The global financial crisis in addition to the American debt crisis and rising trade deficits dealt a deadly blow to the American dollar’s reserve currency status. Developing countries for one will have to re-evaluate their choice of the dollar being the reserve currency of choice due to the far-reaching negative effects brought by the decrease in value of the dollar. The rise of many other countries having more foreign reserves in Euros such as Japan among others also spells doom for the dollar as the reserve currency. This is supported by rise of new favorable and lucrative economies especially China, which has embraced new technologies hence no more monopolies by American corporations making it possible for their currencies to be adopted as reserve currencies. Additionally, the Euro and the Chinese Yuan are predicted to soon replace the dollar as the reserve currency what with China working hard to internationalize its currency.

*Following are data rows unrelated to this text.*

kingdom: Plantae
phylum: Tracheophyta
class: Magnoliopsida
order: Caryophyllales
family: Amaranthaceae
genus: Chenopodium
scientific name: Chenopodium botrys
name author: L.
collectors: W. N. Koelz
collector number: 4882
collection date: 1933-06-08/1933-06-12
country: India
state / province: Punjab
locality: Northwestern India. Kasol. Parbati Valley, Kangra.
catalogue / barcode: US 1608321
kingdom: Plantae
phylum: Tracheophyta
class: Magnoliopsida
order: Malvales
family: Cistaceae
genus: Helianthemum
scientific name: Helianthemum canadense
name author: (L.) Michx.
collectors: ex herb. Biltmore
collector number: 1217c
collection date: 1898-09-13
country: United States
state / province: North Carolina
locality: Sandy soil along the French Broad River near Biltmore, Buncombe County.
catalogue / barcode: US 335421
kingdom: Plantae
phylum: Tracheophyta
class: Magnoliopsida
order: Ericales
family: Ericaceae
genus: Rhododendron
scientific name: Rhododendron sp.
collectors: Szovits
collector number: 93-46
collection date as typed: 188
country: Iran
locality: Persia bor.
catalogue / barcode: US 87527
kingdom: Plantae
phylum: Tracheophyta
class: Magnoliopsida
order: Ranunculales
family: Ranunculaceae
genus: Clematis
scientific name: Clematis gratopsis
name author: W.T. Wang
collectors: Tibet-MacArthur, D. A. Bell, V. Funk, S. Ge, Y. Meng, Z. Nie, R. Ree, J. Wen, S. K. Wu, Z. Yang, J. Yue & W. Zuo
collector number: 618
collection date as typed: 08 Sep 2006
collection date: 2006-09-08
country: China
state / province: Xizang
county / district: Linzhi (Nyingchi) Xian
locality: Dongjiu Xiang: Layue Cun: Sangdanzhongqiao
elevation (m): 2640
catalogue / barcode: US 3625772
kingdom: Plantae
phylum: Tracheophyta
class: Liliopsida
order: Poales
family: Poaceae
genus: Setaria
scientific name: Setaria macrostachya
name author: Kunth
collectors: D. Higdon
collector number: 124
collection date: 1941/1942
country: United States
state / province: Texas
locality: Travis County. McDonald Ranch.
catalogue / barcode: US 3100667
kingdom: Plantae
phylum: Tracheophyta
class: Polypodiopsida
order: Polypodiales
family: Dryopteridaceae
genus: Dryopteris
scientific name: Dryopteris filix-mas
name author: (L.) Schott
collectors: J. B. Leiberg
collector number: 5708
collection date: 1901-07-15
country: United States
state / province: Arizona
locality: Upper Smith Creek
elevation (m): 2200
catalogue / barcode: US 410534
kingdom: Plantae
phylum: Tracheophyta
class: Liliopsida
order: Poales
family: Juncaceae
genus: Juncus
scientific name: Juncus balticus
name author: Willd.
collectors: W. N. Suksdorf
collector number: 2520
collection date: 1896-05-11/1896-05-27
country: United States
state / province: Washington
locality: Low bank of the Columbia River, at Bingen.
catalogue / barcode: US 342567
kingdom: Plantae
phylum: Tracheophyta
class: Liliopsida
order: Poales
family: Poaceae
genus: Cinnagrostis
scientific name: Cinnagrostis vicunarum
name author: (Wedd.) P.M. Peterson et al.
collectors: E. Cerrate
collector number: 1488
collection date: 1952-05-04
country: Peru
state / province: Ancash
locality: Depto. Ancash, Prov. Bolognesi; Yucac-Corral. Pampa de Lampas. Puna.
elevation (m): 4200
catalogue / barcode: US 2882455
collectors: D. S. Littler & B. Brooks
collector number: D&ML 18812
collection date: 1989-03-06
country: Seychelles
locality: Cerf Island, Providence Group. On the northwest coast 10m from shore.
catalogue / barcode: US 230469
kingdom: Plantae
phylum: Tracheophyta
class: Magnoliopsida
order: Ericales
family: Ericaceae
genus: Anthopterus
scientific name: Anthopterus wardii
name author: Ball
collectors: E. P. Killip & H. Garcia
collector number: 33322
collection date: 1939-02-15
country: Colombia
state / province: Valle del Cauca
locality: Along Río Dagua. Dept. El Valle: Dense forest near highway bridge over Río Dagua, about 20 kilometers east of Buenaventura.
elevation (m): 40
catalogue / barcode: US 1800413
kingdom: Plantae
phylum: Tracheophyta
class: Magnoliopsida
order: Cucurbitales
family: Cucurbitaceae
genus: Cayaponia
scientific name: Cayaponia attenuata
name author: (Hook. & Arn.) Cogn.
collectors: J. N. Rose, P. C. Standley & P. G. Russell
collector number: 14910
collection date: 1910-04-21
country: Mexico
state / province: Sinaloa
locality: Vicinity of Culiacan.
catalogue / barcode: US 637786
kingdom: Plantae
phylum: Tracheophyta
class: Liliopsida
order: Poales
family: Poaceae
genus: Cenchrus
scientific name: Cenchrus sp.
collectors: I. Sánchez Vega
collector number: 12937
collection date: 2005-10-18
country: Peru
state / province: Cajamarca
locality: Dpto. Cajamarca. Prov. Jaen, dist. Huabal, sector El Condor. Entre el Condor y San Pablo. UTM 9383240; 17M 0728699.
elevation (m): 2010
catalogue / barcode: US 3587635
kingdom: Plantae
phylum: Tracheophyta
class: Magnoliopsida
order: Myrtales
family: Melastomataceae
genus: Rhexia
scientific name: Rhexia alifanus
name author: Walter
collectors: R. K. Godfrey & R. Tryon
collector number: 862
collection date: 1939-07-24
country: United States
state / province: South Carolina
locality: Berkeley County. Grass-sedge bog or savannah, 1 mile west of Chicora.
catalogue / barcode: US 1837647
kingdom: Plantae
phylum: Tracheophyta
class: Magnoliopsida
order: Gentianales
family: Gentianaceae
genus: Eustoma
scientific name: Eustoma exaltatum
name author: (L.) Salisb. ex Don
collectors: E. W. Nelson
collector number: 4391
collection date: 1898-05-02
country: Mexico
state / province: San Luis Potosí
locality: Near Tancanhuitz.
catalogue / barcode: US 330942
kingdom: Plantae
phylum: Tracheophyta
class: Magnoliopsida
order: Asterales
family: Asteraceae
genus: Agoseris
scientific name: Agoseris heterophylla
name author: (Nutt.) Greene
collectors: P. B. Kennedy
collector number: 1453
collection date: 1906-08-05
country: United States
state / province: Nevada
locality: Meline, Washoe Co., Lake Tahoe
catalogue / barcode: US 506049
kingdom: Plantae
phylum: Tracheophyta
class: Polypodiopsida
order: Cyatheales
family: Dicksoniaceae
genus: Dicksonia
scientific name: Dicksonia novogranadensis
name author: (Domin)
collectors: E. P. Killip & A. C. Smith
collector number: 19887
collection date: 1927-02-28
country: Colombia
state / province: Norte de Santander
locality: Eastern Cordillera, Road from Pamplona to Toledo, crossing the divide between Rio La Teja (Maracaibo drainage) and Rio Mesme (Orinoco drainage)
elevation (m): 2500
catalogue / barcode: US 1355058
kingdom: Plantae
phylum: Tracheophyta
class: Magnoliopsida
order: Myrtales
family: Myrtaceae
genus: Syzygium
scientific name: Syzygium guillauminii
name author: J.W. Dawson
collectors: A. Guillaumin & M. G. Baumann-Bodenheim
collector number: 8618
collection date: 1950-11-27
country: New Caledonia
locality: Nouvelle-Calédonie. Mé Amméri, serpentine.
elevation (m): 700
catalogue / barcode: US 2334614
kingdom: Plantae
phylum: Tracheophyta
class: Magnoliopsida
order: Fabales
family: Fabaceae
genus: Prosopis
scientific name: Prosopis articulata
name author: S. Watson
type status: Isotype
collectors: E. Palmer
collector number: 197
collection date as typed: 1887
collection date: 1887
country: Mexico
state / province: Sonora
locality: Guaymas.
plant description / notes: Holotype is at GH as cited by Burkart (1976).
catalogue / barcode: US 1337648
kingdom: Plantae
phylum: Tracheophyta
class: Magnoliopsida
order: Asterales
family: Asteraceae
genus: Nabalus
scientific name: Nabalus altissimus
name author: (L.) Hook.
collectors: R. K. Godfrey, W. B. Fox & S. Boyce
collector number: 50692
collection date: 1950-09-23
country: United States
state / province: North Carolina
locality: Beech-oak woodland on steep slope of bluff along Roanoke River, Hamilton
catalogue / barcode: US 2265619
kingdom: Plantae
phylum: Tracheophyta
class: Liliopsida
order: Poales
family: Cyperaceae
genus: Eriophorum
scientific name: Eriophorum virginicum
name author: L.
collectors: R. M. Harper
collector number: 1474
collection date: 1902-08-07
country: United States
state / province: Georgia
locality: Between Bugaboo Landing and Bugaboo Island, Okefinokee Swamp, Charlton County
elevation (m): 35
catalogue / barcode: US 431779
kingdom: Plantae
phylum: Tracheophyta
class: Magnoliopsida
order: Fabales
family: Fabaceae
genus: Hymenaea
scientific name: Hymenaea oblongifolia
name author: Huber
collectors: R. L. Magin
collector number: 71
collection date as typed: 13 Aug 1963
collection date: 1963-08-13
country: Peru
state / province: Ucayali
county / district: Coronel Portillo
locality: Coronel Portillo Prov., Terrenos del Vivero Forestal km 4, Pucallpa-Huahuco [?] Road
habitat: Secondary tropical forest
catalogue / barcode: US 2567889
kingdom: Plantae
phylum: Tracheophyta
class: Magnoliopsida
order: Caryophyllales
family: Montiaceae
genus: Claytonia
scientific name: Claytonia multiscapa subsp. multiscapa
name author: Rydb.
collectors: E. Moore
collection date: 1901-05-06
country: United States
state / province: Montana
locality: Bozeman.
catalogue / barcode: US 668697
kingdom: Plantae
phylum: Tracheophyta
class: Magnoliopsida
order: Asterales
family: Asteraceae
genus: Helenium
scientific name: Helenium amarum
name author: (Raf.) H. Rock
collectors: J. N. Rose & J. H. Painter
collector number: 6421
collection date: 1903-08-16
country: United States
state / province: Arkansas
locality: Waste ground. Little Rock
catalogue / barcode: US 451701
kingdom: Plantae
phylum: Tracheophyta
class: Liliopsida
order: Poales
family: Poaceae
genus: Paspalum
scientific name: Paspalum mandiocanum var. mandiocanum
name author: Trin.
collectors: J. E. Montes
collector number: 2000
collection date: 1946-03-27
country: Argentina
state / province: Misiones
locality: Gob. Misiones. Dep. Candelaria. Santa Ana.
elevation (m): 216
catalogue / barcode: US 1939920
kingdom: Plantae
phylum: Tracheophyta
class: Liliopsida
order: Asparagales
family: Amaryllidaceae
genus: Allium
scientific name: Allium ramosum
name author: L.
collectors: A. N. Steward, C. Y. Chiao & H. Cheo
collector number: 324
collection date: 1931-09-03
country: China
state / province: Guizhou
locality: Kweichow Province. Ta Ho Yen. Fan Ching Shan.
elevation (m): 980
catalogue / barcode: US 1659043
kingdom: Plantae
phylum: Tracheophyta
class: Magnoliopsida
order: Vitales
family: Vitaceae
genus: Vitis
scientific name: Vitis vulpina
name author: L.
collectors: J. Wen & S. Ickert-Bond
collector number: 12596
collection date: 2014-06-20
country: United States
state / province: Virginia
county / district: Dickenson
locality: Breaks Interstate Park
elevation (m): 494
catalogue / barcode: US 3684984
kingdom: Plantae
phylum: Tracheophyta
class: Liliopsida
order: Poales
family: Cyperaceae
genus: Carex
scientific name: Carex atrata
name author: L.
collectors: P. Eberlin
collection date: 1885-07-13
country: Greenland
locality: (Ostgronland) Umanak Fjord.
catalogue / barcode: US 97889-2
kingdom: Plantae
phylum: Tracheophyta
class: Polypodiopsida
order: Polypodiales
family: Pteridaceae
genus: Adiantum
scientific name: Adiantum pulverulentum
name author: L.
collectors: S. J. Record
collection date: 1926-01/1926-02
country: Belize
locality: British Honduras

The lack of support from the United Nations is another indicator that the dollar is about to loose its status. Even though the dollar is not going to lose its global reserve currency status overnight, the above reasons highlight its numbered days in its global reserve currency status. However, the dollar may stay a little longer due to various reasons, one being that the other global currencies near the dollar status, that is, the Chinese Yuan and the Euro have still to undergo some changes. The Euro suffered a setback due to the adverse economic conditions in Europe but ultimately the dollar will lose its reserve status soon unless the American financial markets stabilize.